9 of 176 comments (clear)

  1. Re:Great web site and a good read by Evangelion · · Score: 5, Informative

    Nintendo Corporation, Limited was originally founded in 1889 by Fusajiro Yamauchi to produce handmade hanafuda (Japanese playing cards).

    http://en.wikipedia.org/wiki/Nintendo

  2. Re:Great web site and a good read by vaderhelmet · · Score: 4, Informative

    Nintendo's Official History
    http://www.nintendo.com/corp/history.jsp

  3. Input by lachlan76 · · Score: 3, Informative

    I don't have a GBA, but how easy would it be to input commands into one?

    I am aware that commands currently need to be selected at compile-time.

    It's interesting, but doesn't have a lot of practial uses.

  4. Not an error by Anonymous Coward · · Score: 1, Informative

    Nintendo has been in the gaming business since 1889

    On a more serious note, this is well worth the time to read. It is fairly long but well written (other than a few tiny errors as above) and extremely informative.

    Actually, that was not an error.
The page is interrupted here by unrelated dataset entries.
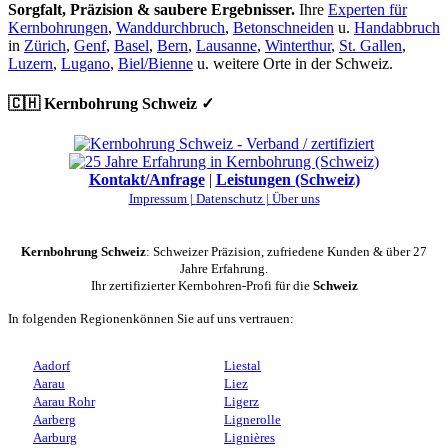
Sorgfalt, Präzision & saubere Ergebnisser.
Ihre
Experten für
Kernbohrungen
,
Wanddurchbruch
,
Betonschneiden
u.
Handabbruch
in
Zürich
,
Genf
,
Basel
,
Bern
,
Lausanne
,
Winterthur
,
St. Gallen
,
Luzern
,
Lugano
,
Biel/Bienne
u. weitere Orte in der Schweiz.
🇨🇭 Kernbohrung Schweiz ✓
Kontakt/Anfrage
|
Leistungen (Schweiz)
Impressum |
Datenschutz |
Über uns
Kernbohrung Schweiz
: Schweizer Präzision, zufriedene Kunden & über 27
Jahre Erfahrung.
Ihr zertifizierter Kernbohren-Profi für die
Schweiz
In folgenden Regionenkönnen Sie auf uns vertrauen:
Aadorf
Liestal
Aarau
Liez
Aarau Rohr
Ligerz
Aarberg
Lignerolle
Aarburg
Lignières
Nintendo has been in business in the gaming area way before the advent of computer games. They started out as a Hanafuda (traditional Japanese) playing cards company. They also made Mahjong boards, and western style playing cards. In the long history of Nintendo, computer games has been a very recent event, which started when Nintendo first created the "Game Watch" series, and later released the Nintendo in the early (19)80's.

  5. Re:Great web site and a good read... But FLAW by johnjones · · Score: 5, Informative

    their are a couple of flaws

    o 1 the game boy is not running unix

    o 2 they dont have a game boy they have the game boy advance

    o 3 they simulate a PDP11 on a game boy advance simulator running on a mac/pc

    instead why dont you look at howto use uclinux on GBA...
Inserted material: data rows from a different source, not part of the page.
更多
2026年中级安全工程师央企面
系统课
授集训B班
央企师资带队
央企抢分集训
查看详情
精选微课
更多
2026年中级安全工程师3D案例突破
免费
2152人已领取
    http://wwwhsse.fh-hagenberg.at/Studierende/hse02 00 6/uclgba/gba-howto/

    regards

    John Jones

  6. Re:And also ... by makomk · · Score: 2, Informative
    But does it run Linux?

    Sadly, the GameBoy Advance doesn't have a MMU. Otherwise, I'm sure someone would be trying to port Linux to it already...

  7. Re:Next logical step... by Anonymous Coward · · Score: 1, Informative

    There is a version of Rogue for GBA, which happens to work quite well, at : http://www.freewebs.com/drussell/

  8. Re:Great web site and a good read... But FLAW by 1u3hr · · Score: 2, Informative
    they simulate a PDP11 on a game boy advance simulator running on a mac/pc

    From TFA: "You can try gbaunix either using a Game Boy Advance emulator, or on a real Game Boy Advance. For the latter, you would need, say, a flash-based cartridge and a flash programmer."

    But the worst limitation is "gbaunix does not have an input mechanism currently. You can only execute a canned sequence of UNIX shell commands. The sequence must be specified at compile-time as an array of strings in gba/gba_kbd.h in the source. While UNIX is running, pressing the START button feeds the next command line into the TTY's input buffer."

  9. Re:And also ... by McCall · · Score: 2, Informative

    ucLinux is in the process of being ported to the Gameboy Advance, as can be seen here.. It seems like its getting to be quite usable, if your pretty good with a directional contral pad and 4 buttons...

    I could imagine that the serial port could be used for some sort of network input like this guy did here.